§ Entries provided:
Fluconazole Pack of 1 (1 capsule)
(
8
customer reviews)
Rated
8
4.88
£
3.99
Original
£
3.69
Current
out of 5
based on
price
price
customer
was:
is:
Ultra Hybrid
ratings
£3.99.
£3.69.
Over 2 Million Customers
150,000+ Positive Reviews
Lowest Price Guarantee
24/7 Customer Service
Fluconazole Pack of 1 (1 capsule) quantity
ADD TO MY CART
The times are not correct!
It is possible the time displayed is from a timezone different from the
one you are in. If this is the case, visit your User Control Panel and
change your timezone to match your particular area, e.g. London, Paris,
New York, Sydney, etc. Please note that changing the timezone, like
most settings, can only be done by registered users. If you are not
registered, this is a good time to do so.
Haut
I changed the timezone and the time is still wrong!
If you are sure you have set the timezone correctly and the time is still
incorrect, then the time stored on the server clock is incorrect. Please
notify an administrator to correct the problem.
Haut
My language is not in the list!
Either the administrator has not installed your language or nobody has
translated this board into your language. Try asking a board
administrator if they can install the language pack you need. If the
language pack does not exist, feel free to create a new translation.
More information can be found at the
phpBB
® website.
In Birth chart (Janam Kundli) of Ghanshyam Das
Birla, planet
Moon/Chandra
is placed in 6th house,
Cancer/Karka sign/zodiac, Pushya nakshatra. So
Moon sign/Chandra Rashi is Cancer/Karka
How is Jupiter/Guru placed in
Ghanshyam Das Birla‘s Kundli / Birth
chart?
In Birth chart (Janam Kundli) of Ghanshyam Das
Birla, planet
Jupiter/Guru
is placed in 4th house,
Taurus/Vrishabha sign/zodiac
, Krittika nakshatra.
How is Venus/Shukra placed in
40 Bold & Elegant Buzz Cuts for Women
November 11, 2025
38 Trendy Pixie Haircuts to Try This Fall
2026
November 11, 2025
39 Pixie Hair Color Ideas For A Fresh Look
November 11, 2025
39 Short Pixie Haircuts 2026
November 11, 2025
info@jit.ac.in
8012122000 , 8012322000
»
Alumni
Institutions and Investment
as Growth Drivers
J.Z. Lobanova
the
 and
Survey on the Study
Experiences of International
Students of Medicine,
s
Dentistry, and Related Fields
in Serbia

§ Task directions: Search the data for "zodiac". Copy every line that has it.

§ Result of this exercise:
Cancer/Karka sign/zodiac, Pushya nakshatra. So
Taurus/Vrishabha sign/zodiac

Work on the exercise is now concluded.